● **Source material**
--------

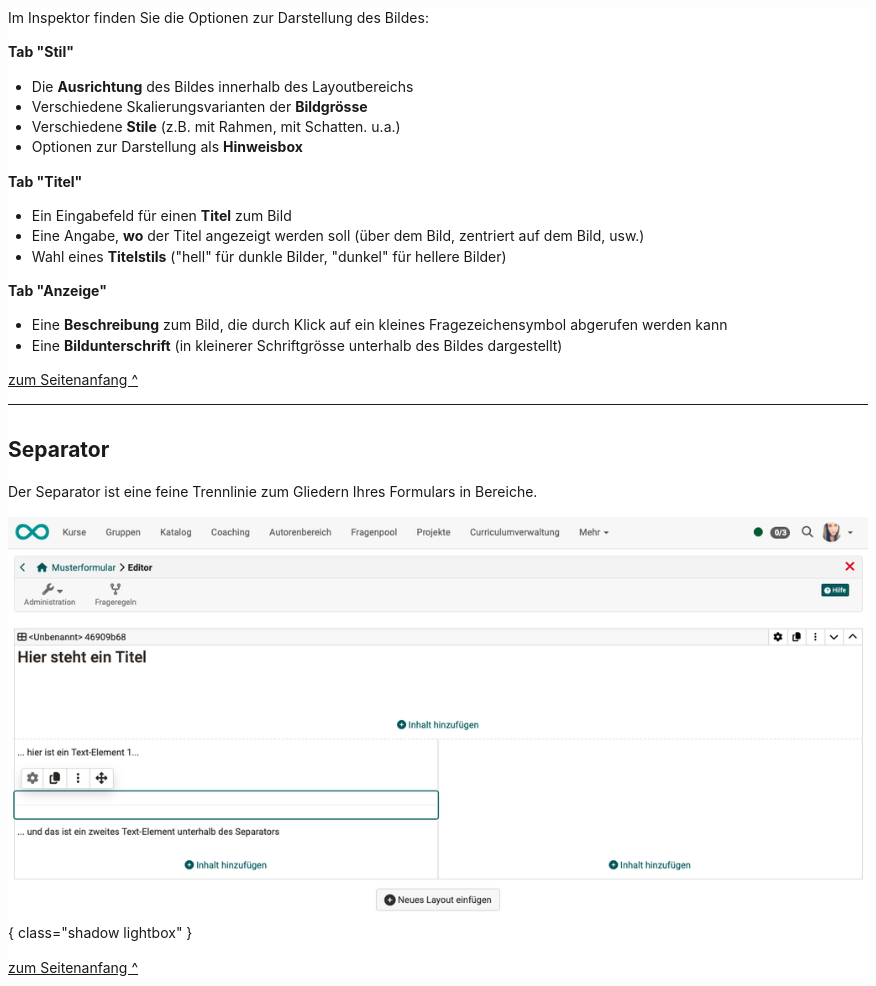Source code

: 
Im Inspektor finden Sie die Optionen zur Darstellung des Bildes:

**Tab "Stil"**

* Die **Ausrichtung** des Bildes innerhalb des Layoutbereichs
* Verschiedene Skalierungsvarianten der **Bildgrösse** 
* Verschiedene **Stile** (z.B. mit Rahmen, mit Schatten. u.a.)
* Optionen zur Darstellung als **Hinweisbox** 

**Tab "Titel"**

* Ein Eingabefeld für einen **Titel** zum Bild
* Eine Angabe, **wo** der Titel angezeigt werden soll (über dem Bild, zentriert auf dem Bild, usw.)
* Wahl eines **Titelstils** ("hell" für dunkle Bilder, "dunkel" für hellere Bilder)

**Tab "Anzeige"**

* Eine **Beschreibung** zum Bild, die durch Klick auf ein kleines Fragezeichensymbol abgerufen werden kann
* Eine **Bildunterschrift** (in kleinerer Schriftgrösse unterhalb des Bildes dargestellt)


[zum Seitenanfang ^](#form_elements)

---

## Separator

Der Separator ist eine feine Trennlinie zum Gliedern Ihres Formulars in Bereiche.


![form_content_separator_v1_de.png](assets/form_content_separator_v1_de.png){ class="shadow lightbox" }

[zum Seitenanfang ^](#form_elements)
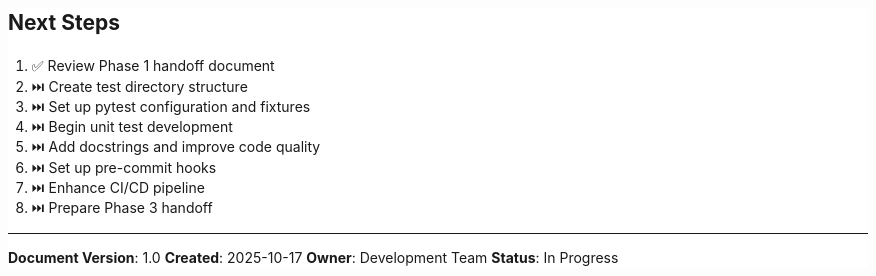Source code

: ## Next Steps

1. ✅ Review Phase 1 handoff document
2. ⏭️ Create test directory structure
3. ⏭️ Set up pytest configuration and fixtures
4. ⏭️ Begin unit test development
5. ⏭️ Add docstrings and improve code quality
6. ⏭️ Set up pre-commit hooks
7. ⏭️ Enhance CI/CD pipeline
8. ⏭️ Prepare Phase 3 handoff

---

**Document Version**: 1.0
**Created**: 2025-10-17
**Owner**: Development Team
**Status**: In Progress

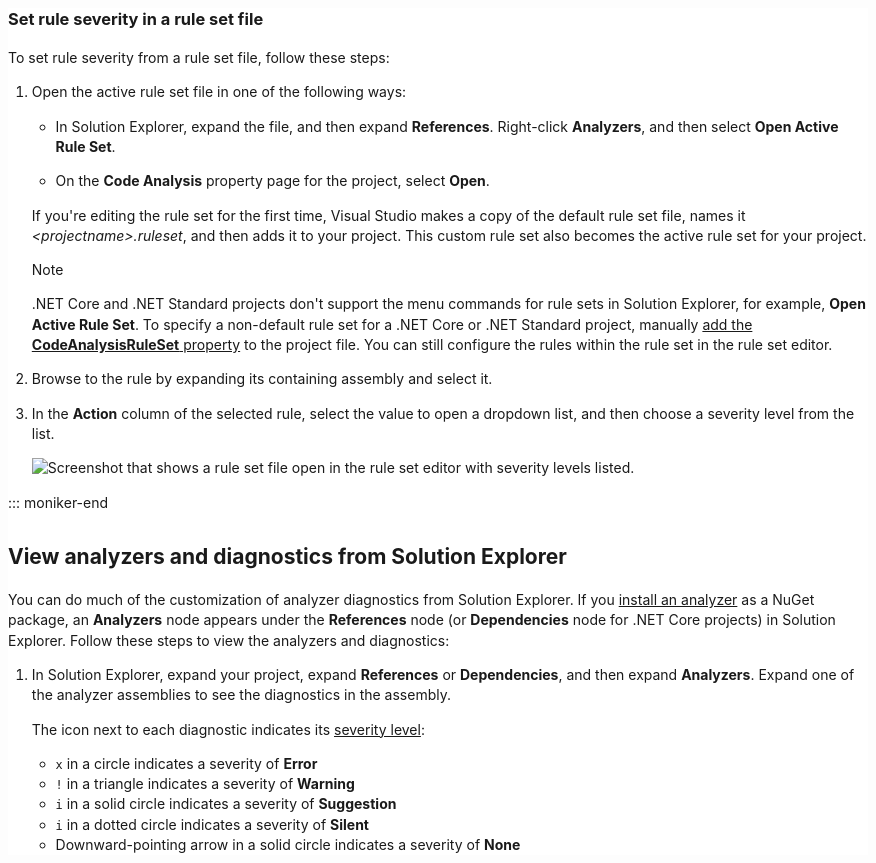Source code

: ### Set rule severity in a rule set file

To set rule severity from a rule set file, follow these steps:

1. Open the active rule set file in one of the following ways:

    - In Solution Explorer, expand the file, and then expand **References**. Right-click **Analyzers**, and then select **Open Active Rule Set**.

    - On the **Code Analysis** property page for the project, select **Open**.

    If you're editing the rule set for the first time, Visual Studio makes a copy of the default rule set file, names it *\<projectname>.ruleset*, and then adds it to your project. This custom rule set also becomes the active rule set for your project.

    > [!NOTE]
    > .NET Core and .NET Standard projects don't support the menu commands for rule sets in Solution Explorer, for example, **Open Active Rule Set**. To specify a non-default rule set for a .NET Core or .NET Standard project, manually [add the **CodeAnalysisRuleSet** property](using-rule-sets-to-group-code-analysis-rules.md#specify-a-rule-set-for-a-project) to the project file. You can still configure the rules within the rule set in the rule set editor.

1. Browse to the rule by expanding its containing assembly and select it.

1. In the **Action** column of the selected rule, select the value to open a dropdown list, and then choose a severity level from the list.

   ![Screenshot that shows a rule set file open in the rule set editor with severity levels listed.](media/ruleset-file-in-editor.png)

::: moniker-end

## View analyzers and diagnostics from Solution Explorer

You can do much of the customization of analyzer diagnostics from Solution Explorer. If you [install an analyzer](../code-quality/install-roslyn-analyzers.md) as a NuGet package, an **Analyzers** node appears under the **References** node (or **Dependencies** node for .NET Core projects) in Solution Explorer. Follow these steps to view the analyzers and diagnostics:

1. In Solution Explorer, expand your project, expand **References** or **Dependencies**, and then expand **Analyzers**. Expand one of the analyzer assemblies to see the diagnostics in the assembly.

   The icon next to each diagnostic indicates its [severity level](#configure-severity-levels):

   - `x` in a circle indicates a severity of **Error**
   - `!` in a triangle indicates a severity of **Warning**
   - `i` in a solid circle indicates a severity of **Suggestion**
   - `i` in a dotted circle indicates a severity of **Silent**
   - Downward-pointing arrow in a solid circle indicates a severity of **None**
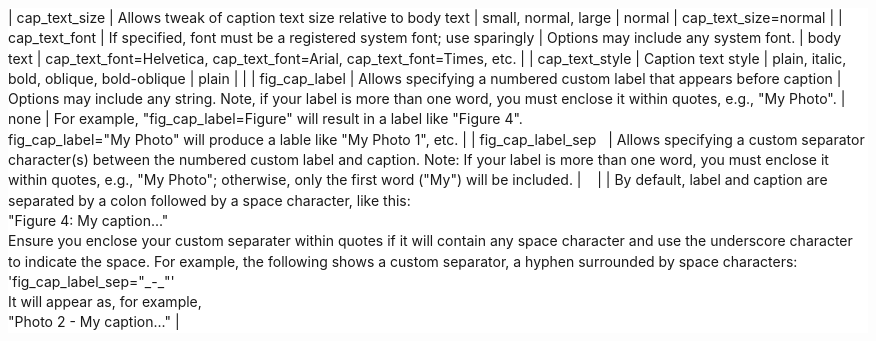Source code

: | cap_text_size                 | Allows tweak of caption text size relative to body text                                                                                                                                                                                                                                                                                                                                                                              | small, normal, large                                                                                                              | normal        | cap_text_size=normal                                                                                                                                                                                                                                                                                                                                                                                                                                                                          |
| cap_text_font                 | If specified, font must be a registered system font; use sparingly                                                                                                                                                                                                                                                                                                                                                                   | Options may include any system font.                                                                                              | body text     | cap_text_font=Helvetica, cap_text_font=Arial, cap_text_font=Times, etc.                                                                                                                                                                                                                                                                                                                                                                                                                       |
| cap_text_style                | Caption text style                                                                                                                                                                                                                                                                                                                                                                                                                   | plain, italic, bold, oblique, bold-oblique                                                                                        | plain         |                                                                                                                                                                                                                                                                                                                                                                                                                                                                                               |
| fig_cap_label                 | Allows specifying a numbered custom label that appears before caption                                                                                                                                                                                                                                                                                                                                                                | Options may include any string. Note, if your label is more than one word, you must enclose it within quotes, e.g., \"My Photo\". | none          | For example, \"fig_cap_label=Figure\" will result in a label like "Figure 4".<br/> fig_cap_label=\"My Photo\" will produce a lable like "My Photo 1", etc.                                                                                                                                                                                                                                                                                                                                    |
| fig_cap_label_sep&nbsp;&nbsp; | Allows specifying a custom separator character(s) between the numbered custom label and caption. Note: If your label is more than one word, you must enclose it within quotes, e.g., \"My Photo\"; otherwise, only the first word ("My") will be included.                                                                                                                                                                           | &nbsp;&nbsp;                                                                                                                      |               | By default, label and caption are separated by a colon followed by a space character, like this: <br/>"Figure 4: My caption..."<br/>Ensure you enclose your custom separater within quotes if it will contain any space character and use the underscore character to indicate the space. For example, the following shows a custom separator, a hyphen surrounded by space characters: <br/>'fig_cap_label_sep=\"\_-\_\"' <br/>It will appear as, for example,<br/>"Photo 2 - My caption..." |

--------

● **What is being asked**
When a line among the entries above contains "circle", copy it.

● **Response to this exercise**
   - `x` in a circle indicates a severity of **Error**
   - `i` in a solid circle indicates a severity of **Suggestion**
   - `i` in a dotted circle indicates a severity of **Silent**
   - Downward-pointing arrow in a solid circle indicates a severity of **None**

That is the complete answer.